Umberto Eco: alessandrino, milanese, bolognese, cittadino del mondo, storico, semiologo, romanziere, giornalista o, per dirla in breve, poliedrica figura di intellettuale cui tutti noi dobbiamo qualcosa.
Umberto Eco e il suo capolavoro tradotto in ogni angolo del pianeta, Umberto Eco e le sue polemiche, il suo stile sapido, il suo giusto di giocare con le parole, di scomporle e ricomporle, di costruire storie e denunciare fatti e misfatti della nostra quotidianità.
Umberto Eco e la sua scomparsa: una perdita che graffia, ferisce, lascia attoniti e pervasi da un indescrivibile senso di solitudine.
Umberto Eco, con quella sua scintillante capacità di denunciare i costumi degradati di questa brutta stagione e di spingersi oltre, con la sua freschezza e la sua genialità, con il suo continuo ingannare la vita e il suo lasciarsi trasportare dagli eventi, con la sua magnifica abilità nello sfidare ogni ingiustizia e nel lanciarsi, a più di ottant’anni, in avventure che avrebbero sfiancato un ventenne.
Umberto Eco e la casa editrice che aveva da poco contribuito a fondare, insieme a Furio Colombo, Elisabetta Sgarbi e altre penne libere e indipendenti che non accettavano la concentrazione editoriale costituita da Mondazzoli e non si ponevano il problema se il colosso che si sta profilando virasse verso destra o verso sinistra: più semplicemente, si rifiutavano in maniera categorica di piegare l’arte, la letteratura e l’ingegno collettivo di un nucleo di intellettuali fra i più brillanti al mondo a logiche partitiche o di schieramento, scongiurando una patetica caduta in quel provincialismo infantile che da sempre caratterizza una parte delle nostre élite.
Umberto Eco: letto dappertutto, apprezzato ad ogni latitudine, i cui romanzi erano e continueranno ad essere dei best-seller ma anche vecchio saggio con la grinta di un ragazzo, con la sua fanciullezza, il suo spirito da eterno giullare ricco di serietà, la sua prontezza di spirito, la sua forza morale, la sua inquietudine e il suo rifiuto di cedere ad ogni rassegnazione.

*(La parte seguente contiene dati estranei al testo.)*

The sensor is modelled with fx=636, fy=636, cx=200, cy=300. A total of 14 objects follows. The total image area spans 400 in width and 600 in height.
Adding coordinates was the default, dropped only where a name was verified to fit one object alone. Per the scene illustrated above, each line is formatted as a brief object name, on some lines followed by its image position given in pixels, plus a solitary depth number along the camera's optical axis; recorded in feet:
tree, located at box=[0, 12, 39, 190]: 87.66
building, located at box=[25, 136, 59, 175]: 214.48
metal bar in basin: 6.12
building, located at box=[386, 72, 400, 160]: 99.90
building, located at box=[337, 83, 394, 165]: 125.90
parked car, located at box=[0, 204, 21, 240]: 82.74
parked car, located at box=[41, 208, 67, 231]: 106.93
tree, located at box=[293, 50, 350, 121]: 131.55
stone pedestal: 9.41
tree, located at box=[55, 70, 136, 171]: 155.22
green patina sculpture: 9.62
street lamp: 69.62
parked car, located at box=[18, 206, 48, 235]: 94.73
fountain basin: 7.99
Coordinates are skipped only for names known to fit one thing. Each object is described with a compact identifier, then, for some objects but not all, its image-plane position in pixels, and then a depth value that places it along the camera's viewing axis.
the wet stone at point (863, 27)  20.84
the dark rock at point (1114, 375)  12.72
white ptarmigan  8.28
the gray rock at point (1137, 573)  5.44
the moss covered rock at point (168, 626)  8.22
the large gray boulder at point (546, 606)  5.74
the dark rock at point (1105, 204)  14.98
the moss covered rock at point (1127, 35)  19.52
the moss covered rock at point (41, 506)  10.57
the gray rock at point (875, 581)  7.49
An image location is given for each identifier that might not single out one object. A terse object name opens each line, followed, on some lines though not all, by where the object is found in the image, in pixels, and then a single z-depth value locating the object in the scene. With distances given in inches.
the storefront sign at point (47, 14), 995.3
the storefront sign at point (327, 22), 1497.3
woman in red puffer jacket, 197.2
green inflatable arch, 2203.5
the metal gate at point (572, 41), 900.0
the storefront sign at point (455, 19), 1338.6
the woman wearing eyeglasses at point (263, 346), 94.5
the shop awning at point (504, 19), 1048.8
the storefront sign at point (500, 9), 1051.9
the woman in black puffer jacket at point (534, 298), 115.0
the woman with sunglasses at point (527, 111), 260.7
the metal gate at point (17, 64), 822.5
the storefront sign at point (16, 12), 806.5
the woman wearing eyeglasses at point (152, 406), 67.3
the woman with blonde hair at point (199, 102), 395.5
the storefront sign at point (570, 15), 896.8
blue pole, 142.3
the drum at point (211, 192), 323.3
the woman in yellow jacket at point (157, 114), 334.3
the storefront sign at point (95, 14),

Umberto Eco: non sempre ero d’accordo con le sue affermazioni ma proprio per questo lo stimavo, proprio per questo, leggendo i suoi articoli, viveva in me quel salutare gusto del confronto, del dialogo a distanza, dell’analisi critica, del dibattito proficuo, dello scandagliare ogni singolo concetto fino a trasformarlo in uno spunto di riflessione con cui arricchirsi, moralmente e culturalmente.
Umberto Eco che non c’è più e la drammatica sensazione di aver perso una gemma rara, un oggetto prezioso, una persona di famiglia, un signore dai modi garbati che non mancava mai nella nostra libreria e ci induceva a spingere lo sguardo oltre, ad andare lontano, a scorgere i paesaggi più reconditi dell’anima e gli orizzonti più nascosti del tempo.
Umberto Eco e quel suo concetto bellissimo secondo cui chi non legge vive una vita mentre chi legge ne vive innumerevoli, salendo a bordo di una navicella meravigliosa che lo conduce a spasso nei secoli.
Umberto Eco: indomito, corrosivo, esilarante, in grado di essere martello senza mai diventare incudine, di essere frusta senza mai crearsi eccessivi nemici.
Umberto Eco come Harper Lee, in uno dei giorni più tristi che la storia della letteratura ricordi.
Umberto Eco e la sua costante, intensa, ricercata passione per la bellezza e per lo spettacolo contenuto nell’esistenza stessa.
Umberto Eco: poche parole, un sentito e appassionato silenzio, il cordoglio per una perdita che si farà sentire e il desiderio sconfinato di onorarlo riprendendo la nostra partita a scacchi con il destino.